Start conversion to easy-smt

sampsyo commented 1 year ago

As discussed on Slack, here's a first attempt to move from rsmt2 to easy-smt. Here are the high-level takeaways:

The actual interaction with the solver was easy to move over. No problem! Just had to fiddle around with the APIs to line them up.
The real work here is the drudgery of changing from plain ol' strings for the SMT expressions to the library's SExpr type.

I got everything in solver.rs converted, including all the SMT generation and the interaction with the solver. This took me about 3 hours to move everything over—almost all of that was replacing calls to format! with explicit S-expression construction calls. It's not exactly fun, but it's not exactly hard either.

There is more drudgery ahead: the files in encoded_ops have a lot of raw SMT strings in them and will be a lot of work to convert.

There is a chance I have made a terrible mistake and I should not have tried to do all this annoying conversion at all: instead, we could try to parse the strings we're already generating and turn them into SExprs. Or we could attempt to hack easy-smt to allow us to shove strings directly into the solver, which it doesn't currently allow (you have to provide an SExpr). Both of those seem very reasonable in retrospect, but now I wonder if either of them would be simpler than just forging ahead and finishing the conversion.

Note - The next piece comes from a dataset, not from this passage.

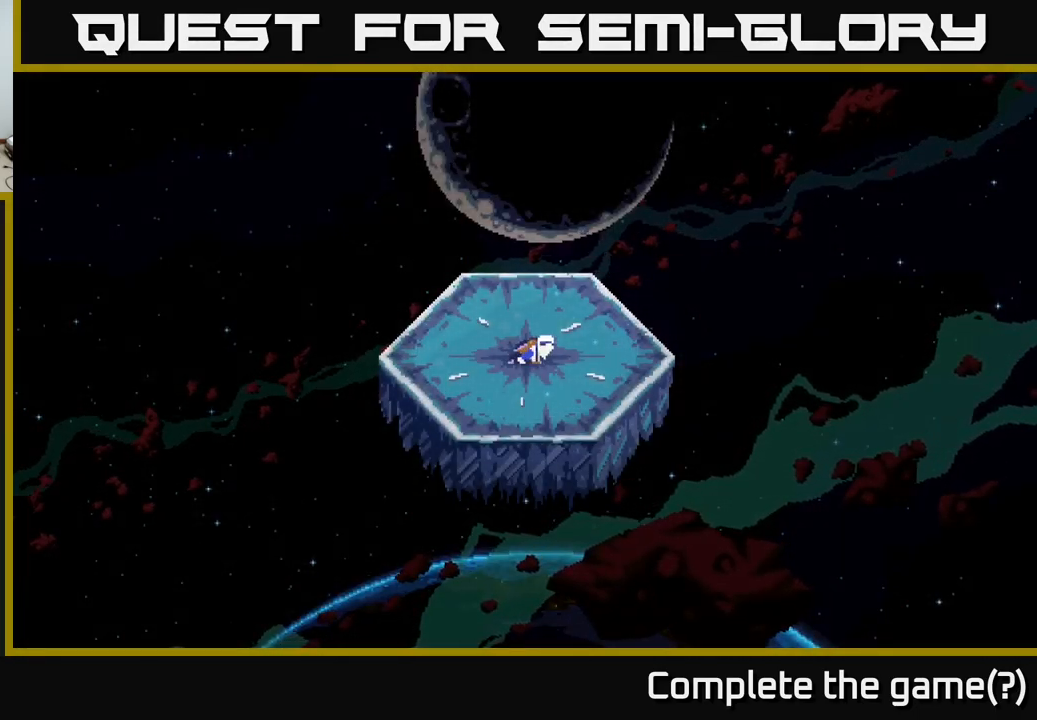
{"buttons": [], "left_stick": "center", "right_stick": "center", "events": [[50, "left_stick", "center"]]}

I'd be interested in others' opinions, given what the code looks like in solver.rs after the conversion.

sampsyo commented 1 year ago

As we discussed synchronously today, I've mucked things up so that our crate builds. That meant temporarily:

removing the files under encoded_ops
replacing the calls into their SMT-generating functions with todo!()

It works! I haven't tried running any tests, because I don't feel qualified to know which tests should be runnable in this semi-broken state. (I could probably figure that out, but I'm going to move on to trying to rewrite the encoded ops stuff instead of spending time on that.)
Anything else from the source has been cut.